The co-founder of the Coalition for Reform in Political Advertising welcomes new recommendations on electoral and political advertising, but believes they have ignored the biggest issue.
A cross-party group of MPs called for a fairly comprehensive list of measures to update the rules relating to electoral and political advertising last week.
The All-Party Parliamentary Group (APPG) on Electoral Campaigning Transparency’s report, Defending Our Democracy in the Digital Age, makes sensible and useful recommendations across three areas of three key areas: transparency, monitoring and deterrence. It is good to see this.
But, at the Coalition for Reform in Political Advertising, we feel it has missed the biggest issue: that there is nothing to stop political advertising telling untruths. A chocolate bar’s advertising is regulated, but political advertising is not because the scope of the UK’s advertising regulator, the Advertising Standards Authority, doesn’t cover it.
As a politically neutral group of advertising practitioners with experience of running and measuring the impact of numerous ad campaigns for some of the UK’s best-known brands, we know that one of the biggest impacts of an ad campaign usually comes from the actual message. Unless we can regulate this, we cannot have fair and accurate political advertising.
The ASA provides a world-leading service in regulating what the advertising industry calls ‘content’, which includes everything about the ad itself, including what can and can’t be said in it. Astonishingly, political advertising is the one area the ASA does not have within its reach.
Here is how regulation of ad content currently works. Advertisers have a self-regulatory code they have agreed to abide by. If members of the public have an issue with an ad they can complain to the ASA, which is there as a backstop. (Some two-thirds of the many complaints it receives relate to misleading claims made by advertisers). The ASA decides whether it considers the ad to have breached its code. If advertisers are found to have transgressed, the ASA has various sanctions it can impose. The code that advertisers have to abide by is extensive.

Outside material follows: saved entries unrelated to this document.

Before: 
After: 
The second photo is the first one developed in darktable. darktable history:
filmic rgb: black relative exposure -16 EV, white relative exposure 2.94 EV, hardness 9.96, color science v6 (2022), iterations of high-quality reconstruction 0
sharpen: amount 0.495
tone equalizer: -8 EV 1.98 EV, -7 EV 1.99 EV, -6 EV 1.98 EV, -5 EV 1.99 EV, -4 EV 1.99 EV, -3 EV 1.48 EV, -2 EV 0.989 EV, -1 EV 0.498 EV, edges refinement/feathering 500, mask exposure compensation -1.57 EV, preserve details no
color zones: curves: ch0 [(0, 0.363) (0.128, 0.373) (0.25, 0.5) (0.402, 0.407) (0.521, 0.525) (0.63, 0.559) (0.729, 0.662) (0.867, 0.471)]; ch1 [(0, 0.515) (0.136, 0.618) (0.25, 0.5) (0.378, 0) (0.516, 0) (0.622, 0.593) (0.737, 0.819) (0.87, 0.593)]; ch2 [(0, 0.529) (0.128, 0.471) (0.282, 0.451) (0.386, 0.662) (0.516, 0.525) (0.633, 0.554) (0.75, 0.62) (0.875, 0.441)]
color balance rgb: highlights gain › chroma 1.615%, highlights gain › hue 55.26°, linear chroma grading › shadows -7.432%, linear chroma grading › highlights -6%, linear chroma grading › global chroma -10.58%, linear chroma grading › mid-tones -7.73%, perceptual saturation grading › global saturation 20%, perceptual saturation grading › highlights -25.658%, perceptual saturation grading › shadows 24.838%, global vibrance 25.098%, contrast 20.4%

We are urging politicians to introduce of a similar process for political ads in order to ensure – as the ad industry might say – the substantiation of factual claims. Or – as the public might say – to stop politicians from lying.
This is something that the public wants. YouGov research, commissioned by the Coalition over the period of the 2019 General Election campaign, showed that 87% of the UK public agree “that it should be a legal requirement that factual claims in political adverts should be accurate”. The result was almost identical for members of the public regardless of which of the main parties they voted for or whether they voted ‘leave’ or ‘remain’ in the 2016 EU Referendum.
What is required is regulation: a mechanism by which the public can make complaints and a process established to ban misleading political advertising.
During December’s General Election, major misleading claims and lies were called out by the media and independent fact-checking services such as BBC Reality Check, Channel 4 Fact Check and Full Fact, but the same, discredited claims continued to be made and nothing changed.
Anyone who doubts the need for regulation in this area should take a look at the Coalition for Reform in Political Advertising’s considerable compilation of misleading ads during the General Election. The objective of this project was to gather evidence, across all political parties, of misleading claims in political ads. We used a team of volunteers to do this and, where we could, checked the claims using the third-party fact-checking services mentioned earlier. To the best of our knowledge, none of the ads making false claims were withdrawn.
Our solution is simple and we are not attempting to reinvent the wheel. We merely suggest that some of the rules and processes which work for consumer ads should apply to political ads. In other words, political parties need to agree a self-regulatory code and the remit of the ASA needs to be extended to cover political advertising. The only barrier to achieving this is political leadership.